Stored records
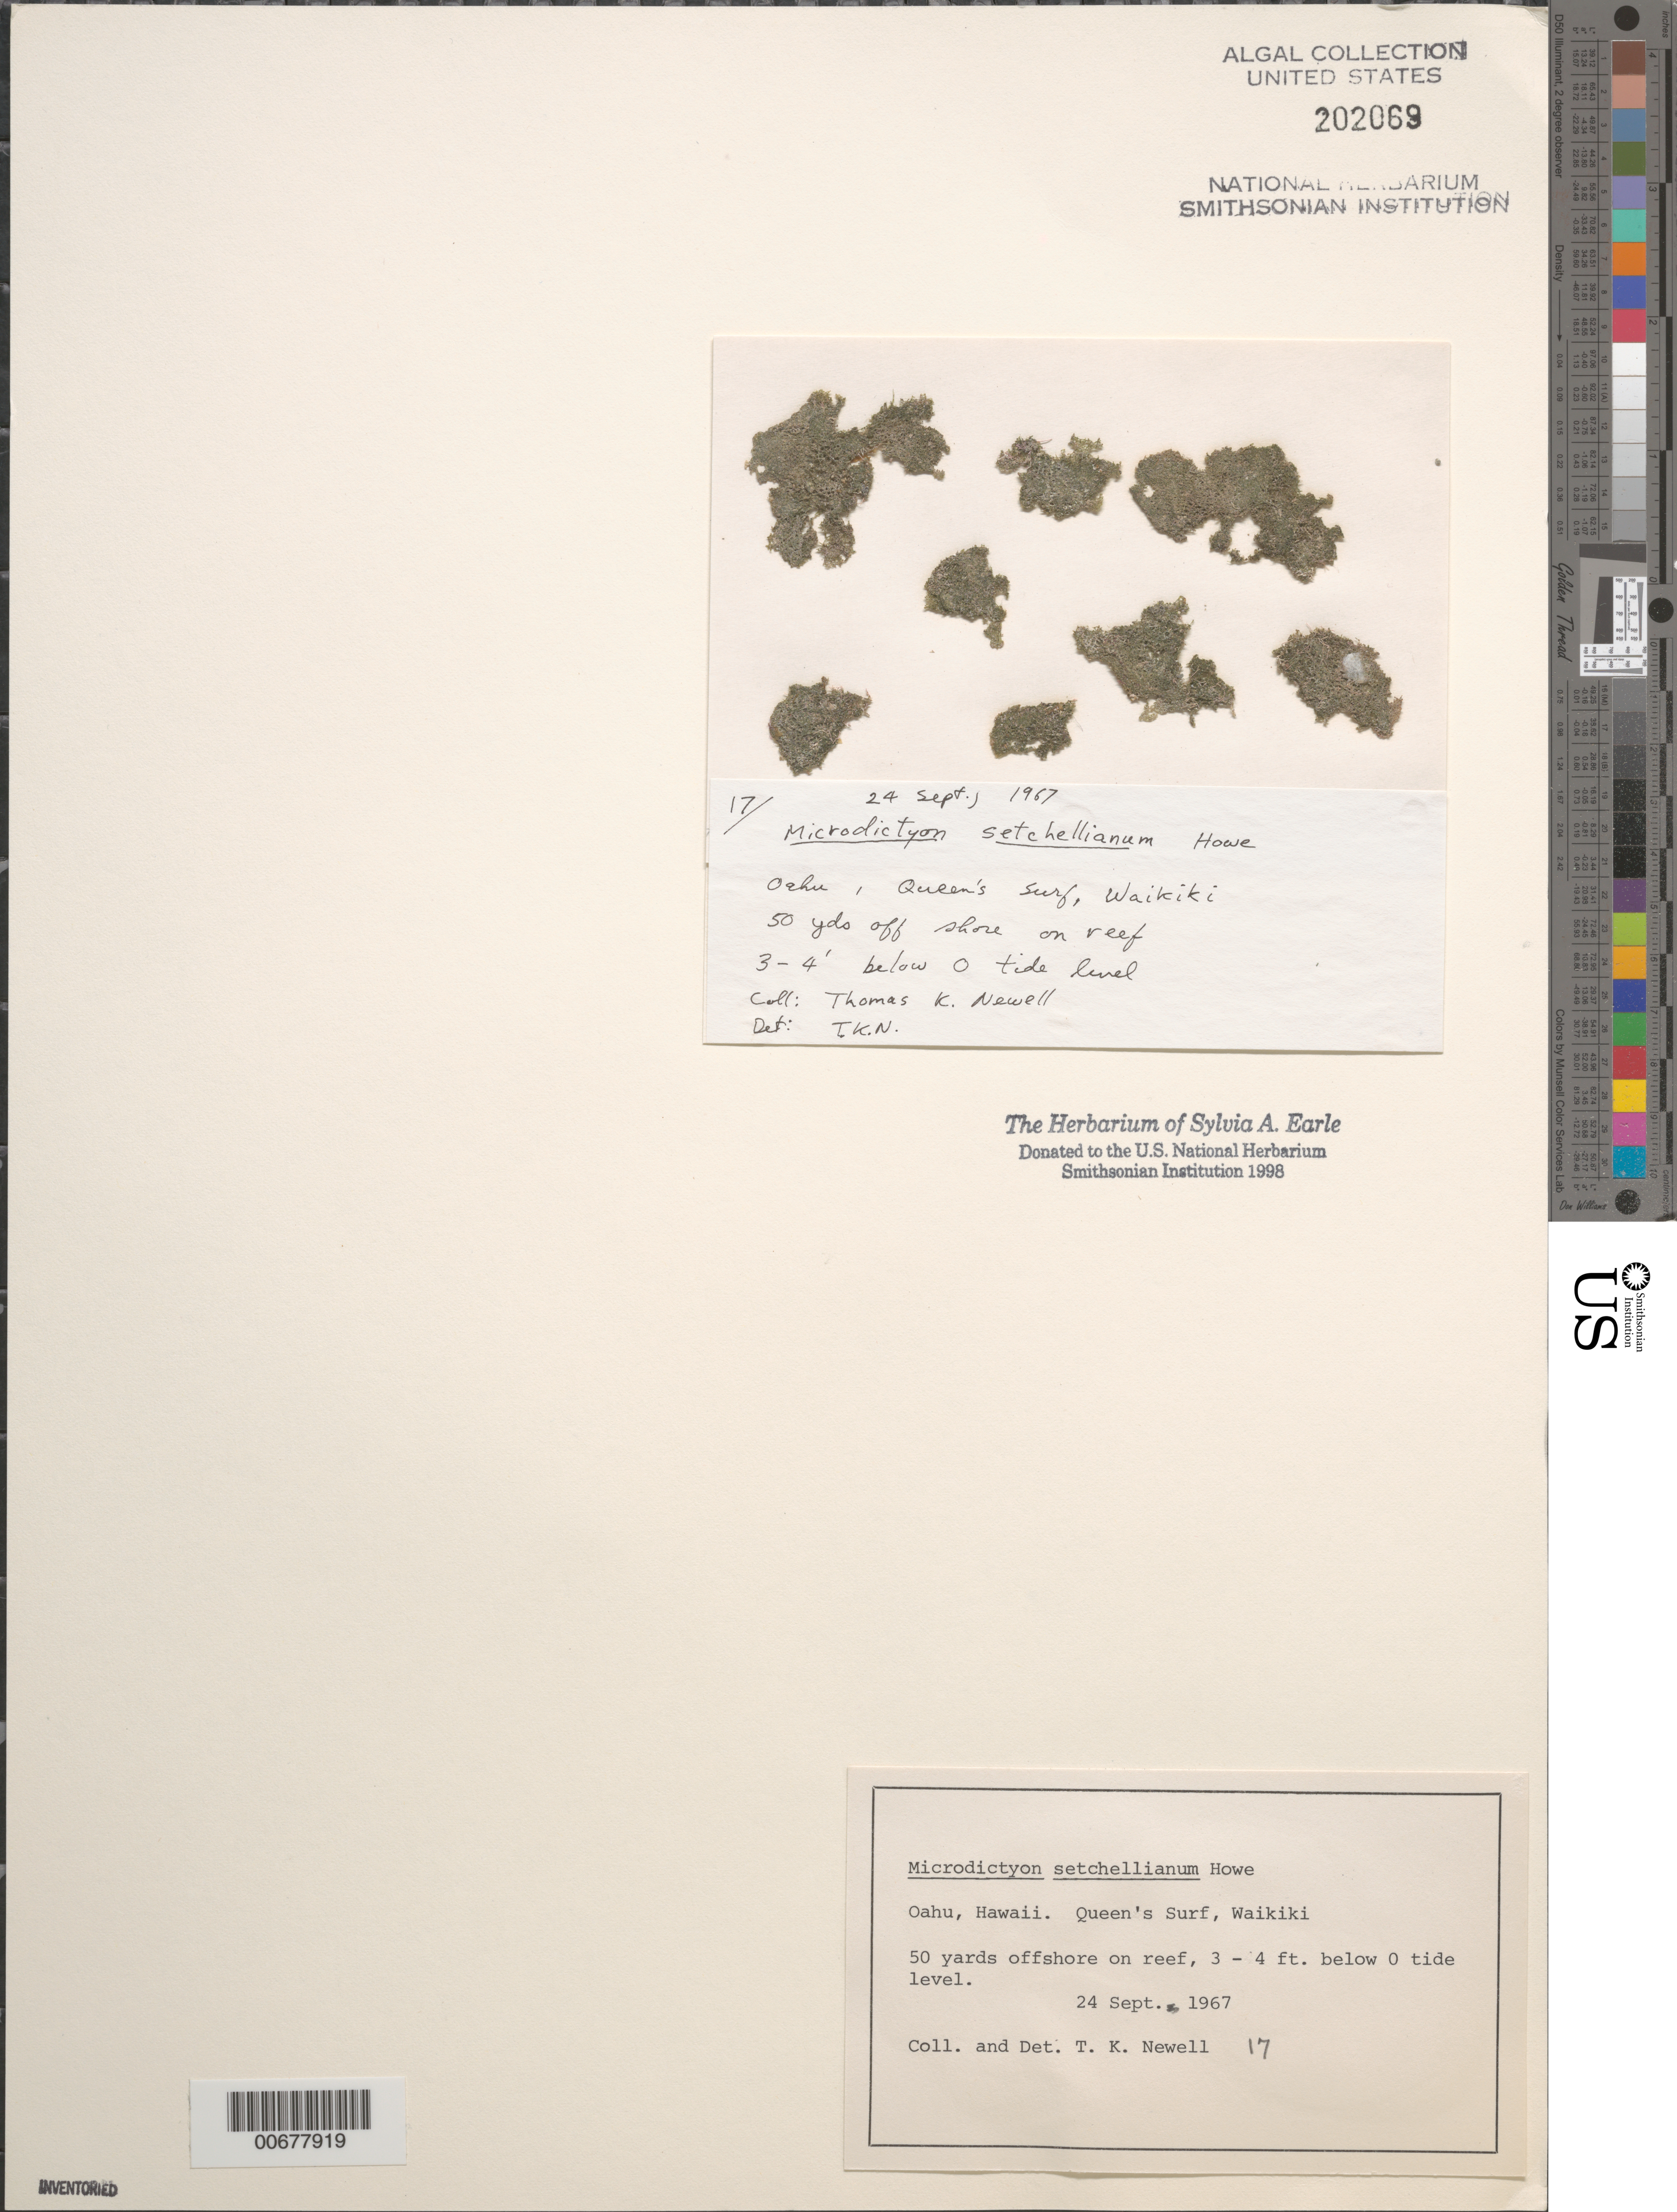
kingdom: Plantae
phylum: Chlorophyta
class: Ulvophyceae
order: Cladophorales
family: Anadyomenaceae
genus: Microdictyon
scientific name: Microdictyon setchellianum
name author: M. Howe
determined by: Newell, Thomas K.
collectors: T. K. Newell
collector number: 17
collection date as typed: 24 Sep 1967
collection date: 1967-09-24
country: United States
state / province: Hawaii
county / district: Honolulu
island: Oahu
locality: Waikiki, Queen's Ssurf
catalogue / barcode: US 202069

* _Exercise goal_: From the start of the data through the line containing "collection date as typed: 24 Sep 1967", inclusive, swap "determined by" for "identified by" and reproduce those lines with nothing else altered. Omit the pictures.

* _Result for this task_:
kingdom: Plantae
phylum: Chlorophyta
class: Ulvophyceae
order: Cladophorales
family: Anadyomenaceae
genus: Microdictyon
scientific name: Microdictyon setchellianum
name author: M. Howe
identified by: Newell, Thomas K.
collectors: T. K. Newell
collector number: 17
collection date as typed: 24 Sep 1967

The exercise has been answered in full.